EU foreign ministers must press China about ailing detained journalist – Reporters Without Borders

Chinese journalist Gao Yu, a former Deutsche Welle correspondent held since May 2014, needs urgent medical attention, according to the information obtained by Reporters Without Borders, which urges European Union foreign ministers to summon China’s ambassadors and protest about its persecution of Gao.

Alarming reports about Gao Yu’s condition have been circulating on the Internet for several days but, despite the obvious decline in her state of health, the authorities continue to subject her to almost daily interrogations aimed at getting her to confess to her “crimes” and to fire her lawyers.

She is currently defended by the well-known human rights lawyers Mo Shaoping and Shang Baojun.

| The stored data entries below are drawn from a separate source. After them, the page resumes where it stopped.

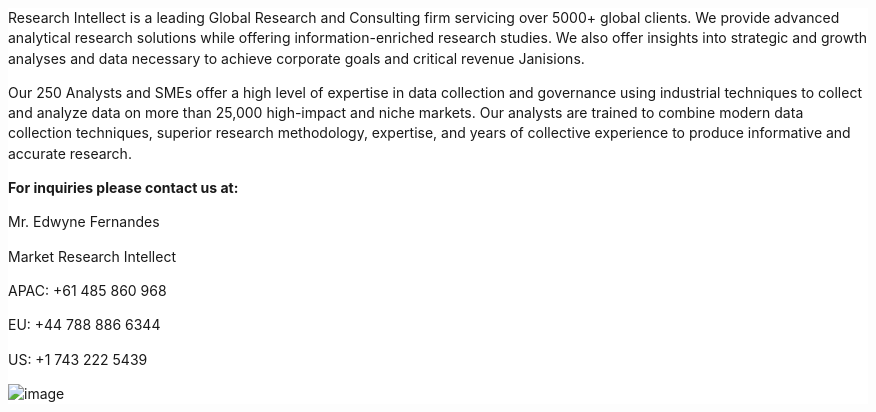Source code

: Research Intellect is a leading Global Research and Consulting firm servicing over 5000+ global clients. We provide advanced analytical research solutions while offering information-enriched research studies.&nbsp;</span>We also offer insights into strategic and growth analyses and data necessary to achieve corporate goals and critical revenue Janisions.</p><p><span class="">Our 250 Analysts and SMEs offer a high level of expertise in data collection and governance using industrial techniques to collect and analyze data on more than 25,000 high-impact and niche markets. Our analysts are trained to combine modern data collection techniques, superior research methodology, expertise, and years of collective experience to produce informative and accurate research.</span></p><p><strong>For inquiries please contact us at:</strong></p><p>Mr. Edwyne Fernandes</p><p>Market Research Intellect</p><p>APAC: +61 485 860 968</p><p>EU: +44 788 886 6344</p><p>US: +1 743 222 5439</p>
![image](https://github.com/user-attachments/assets/7321e9e3-bf34-4114-a509-dcb5361bc68c)
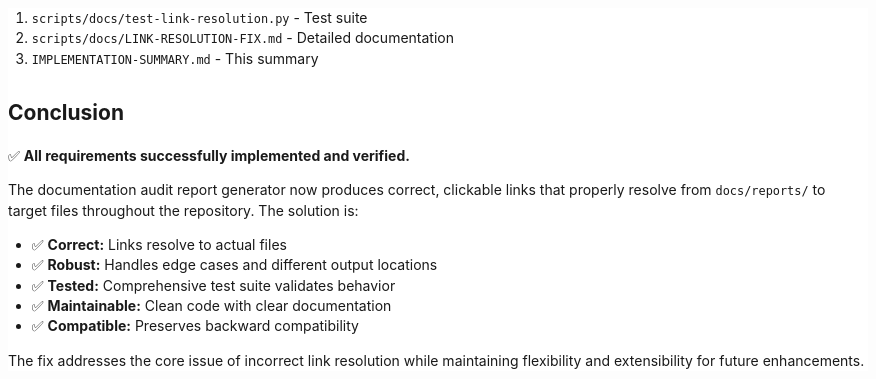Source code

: 1. `scripts/docs/test-link-resolution.py` - Test suite
2. `scripts/docs/LINK-RESOLUTION-FIX.md` - Detailed documentation
3. `IMPLEMENTATION-SUMMARY.md` - This summary

## Conclusion

✅ **All requirements successfully implemented and verified.**

The documentation audit report generator now produces correct, clickable links that properly resolve from `docs/reports/` to target files throughout the repository. The solution is:

- ✅ **Correct:** Links resolve to actual files
- ✅ **Robust:** Handles edge cases and different output locations
- ✅ **Tested:** Comprehensive test suite validates behavior
- ✅ **Maintainable:** Clean code with clear documentation
- ✅ **Compatible:** Preserves backward compatibility

The fix addresses the core issue of incorrect link resolution while maintaining flexibility and extensibility for future enhancements.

Until now, the Chinese government’s response to civil society concern about Gao and other detainees has been complete silence. Reporters Without Borders therefore urges the governments of Europe’s democracies to summon China’s ambassadors in order to express their concern.

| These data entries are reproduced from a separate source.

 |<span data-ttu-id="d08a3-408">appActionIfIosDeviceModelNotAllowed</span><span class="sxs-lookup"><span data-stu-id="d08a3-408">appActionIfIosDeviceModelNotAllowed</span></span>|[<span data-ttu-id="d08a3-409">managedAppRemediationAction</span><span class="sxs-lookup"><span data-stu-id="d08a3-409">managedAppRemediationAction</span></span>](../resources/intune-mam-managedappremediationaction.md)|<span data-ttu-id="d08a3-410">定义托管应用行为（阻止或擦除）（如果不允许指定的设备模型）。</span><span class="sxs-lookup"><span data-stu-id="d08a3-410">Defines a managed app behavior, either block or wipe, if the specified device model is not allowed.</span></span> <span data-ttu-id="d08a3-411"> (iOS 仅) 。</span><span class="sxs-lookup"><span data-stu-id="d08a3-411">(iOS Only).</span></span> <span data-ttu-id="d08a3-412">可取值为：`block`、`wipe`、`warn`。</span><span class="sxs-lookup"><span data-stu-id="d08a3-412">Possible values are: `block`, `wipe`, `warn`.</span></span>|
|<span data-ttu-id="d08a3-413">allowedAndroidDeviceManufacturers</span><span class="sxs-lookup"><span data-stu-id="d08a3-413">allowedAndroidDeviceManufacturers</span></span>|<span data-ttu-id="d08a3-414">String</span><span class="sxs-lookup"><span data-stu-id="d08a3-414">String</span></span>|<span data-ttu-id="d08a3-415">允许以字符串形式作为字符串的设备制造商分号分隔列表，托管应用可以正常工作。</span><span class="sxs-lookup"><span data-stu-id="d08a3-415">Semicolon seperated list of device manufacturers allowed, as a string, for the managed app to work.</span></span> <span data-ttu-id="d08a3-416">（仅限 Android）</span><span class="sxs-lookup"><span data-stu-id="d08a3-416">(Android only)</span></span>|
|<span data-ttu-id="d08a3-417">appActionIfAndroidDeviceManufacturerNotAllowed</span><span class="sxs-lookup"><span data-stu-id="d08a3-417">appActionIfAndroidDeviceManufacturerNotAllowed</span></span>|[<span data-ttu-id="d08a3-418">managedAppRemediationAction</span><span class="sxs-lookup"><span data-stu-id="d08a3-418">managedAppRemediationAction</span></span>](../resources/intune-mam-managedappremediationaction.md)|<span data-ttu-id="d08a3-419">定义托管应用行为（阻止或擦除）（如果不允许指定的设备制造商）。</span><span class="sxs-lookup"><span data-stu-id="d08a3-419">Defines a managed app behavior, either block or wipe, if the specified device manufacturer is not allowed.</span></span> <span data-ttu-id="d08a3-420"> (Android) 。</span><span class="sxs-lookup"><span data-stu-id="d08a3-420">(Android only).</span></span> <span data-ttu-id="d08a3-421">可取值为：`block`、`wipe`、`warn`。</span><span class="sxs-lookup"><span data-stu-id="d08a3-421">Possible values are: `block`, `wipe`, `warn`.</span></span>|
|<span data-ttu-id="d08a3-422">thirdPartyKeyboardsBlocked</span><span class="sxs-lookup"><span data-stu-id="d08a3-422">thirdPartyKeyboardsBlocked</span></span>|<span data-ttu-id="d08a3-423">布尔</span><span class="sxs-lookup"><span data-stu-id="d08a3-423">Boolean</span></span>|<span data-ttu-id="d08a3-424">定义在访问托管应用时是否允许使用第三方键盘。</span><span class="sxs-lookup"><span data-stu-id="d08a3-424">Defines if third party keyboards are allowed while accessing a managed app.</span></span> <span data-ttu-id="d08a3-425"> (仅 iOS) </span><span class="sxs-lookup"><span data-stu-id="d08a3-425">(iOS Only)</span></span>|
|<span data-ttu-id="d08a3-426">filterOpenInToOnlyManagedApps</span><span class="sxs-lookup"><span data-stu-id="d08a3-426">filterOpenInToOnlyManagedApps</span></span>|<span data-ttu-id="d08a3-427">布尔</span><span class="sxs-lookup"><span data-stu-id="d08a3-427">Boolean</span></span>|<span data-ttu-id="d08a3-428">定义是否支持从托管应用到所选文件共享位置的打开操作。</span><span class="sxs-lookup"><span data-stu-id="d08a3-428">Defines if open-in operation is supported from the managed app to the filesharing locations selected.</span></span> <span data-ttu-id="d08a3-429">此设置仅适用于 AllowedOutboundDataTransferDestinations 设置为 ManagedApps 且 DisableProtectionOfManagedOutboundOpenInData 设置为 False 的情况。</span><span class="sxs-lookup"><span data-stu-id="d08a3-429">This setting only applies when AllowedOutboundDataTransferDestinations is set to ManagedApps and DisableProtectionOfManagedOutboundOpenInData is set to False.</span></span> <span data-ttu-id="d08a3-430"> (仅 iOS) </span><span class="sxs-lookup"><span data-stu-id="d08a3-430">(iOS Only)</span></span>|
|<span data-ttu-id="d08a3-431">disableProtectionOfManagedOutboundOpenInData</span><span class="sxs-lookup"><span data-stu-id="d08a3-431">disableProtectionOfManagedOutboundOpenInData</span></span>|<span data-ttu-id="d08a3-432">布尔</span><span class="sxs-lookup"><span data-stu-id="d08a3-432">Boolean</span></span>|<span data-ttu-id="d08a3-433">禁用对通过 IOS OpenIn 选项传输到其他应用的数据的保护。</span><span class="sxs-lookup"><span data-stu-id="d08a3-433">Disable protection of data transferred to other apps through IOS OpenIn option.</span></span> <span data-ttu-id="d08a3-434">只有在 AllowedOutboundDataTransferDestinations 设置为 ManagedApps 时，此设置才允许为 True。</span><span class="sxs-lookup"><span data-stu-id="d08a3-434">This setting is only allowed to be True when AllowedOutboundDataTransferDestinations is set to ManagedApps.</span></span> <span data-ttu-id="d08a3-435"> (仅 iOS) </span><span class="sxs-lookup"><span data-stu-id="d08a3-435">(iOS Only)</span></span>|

An immediate, forceful and concrete response is needed because of the urgency of the situation,” said Benjamin Ismaïl, the head of the Reporters Without Borders Asia-Pacific desk. “We ask EU governments to tell Beijing that Europe’s democracies demand respect for human rights and insist on Gao Yu being given immediate medical treatment.”

As France claims to be “the country of human rights,” French foreign minister Laurent Fabius should set an example by summoning Zhai Jun, the Chinese ambassador to Paris.

According to the information obtained by Reporters Without Borders on 28 July, Gao is suffering from lymphadenopathy, a swelling of the lymph nodes in the neck that could be caused by a cancerous tumour.

A doctor at the hospital where Gao was taken during the past ten days was pessimistic about her state of health but was not able to conduct all the tests necessary to determine the exact cause of the swelling.

But he did diagnose that she was at risk of suffering a stroke. Her family and supporters have been voicing concern in recent weeks about her history of cardiac problems.

In the light of this extremely worrying news, we demand that the Chinese authorities transfer Gao Yu to a hospital where she can get the appropriate care,” Reporters Without Borders editor in chief Virginie Dangles said.

Keeping this journalist in prison without proper medical care while trying to extract a confession could constitute an act of torture for which the highest government officials, the head of Beijing detention centre No. 1 and Beijing’s public security chief could all be held responsible.

A South China Morning Post article in June reported that Gao’s brother, Gao Wei, had voiced concern about her health. He said that she had heart pains and that, during the time she spent police custody (which continued until her appeal was rejected), she only had access to Chinese traditional medicine.

He also said she suffered from chronic skin allergies and that she has had heart problems since 1989, when she was arrested during the crackdown on the Tiananmen Square pro-democracy protests.

China is ranked 176th out of 180 countries in the 2015 Reporters Without Borders press freedom index.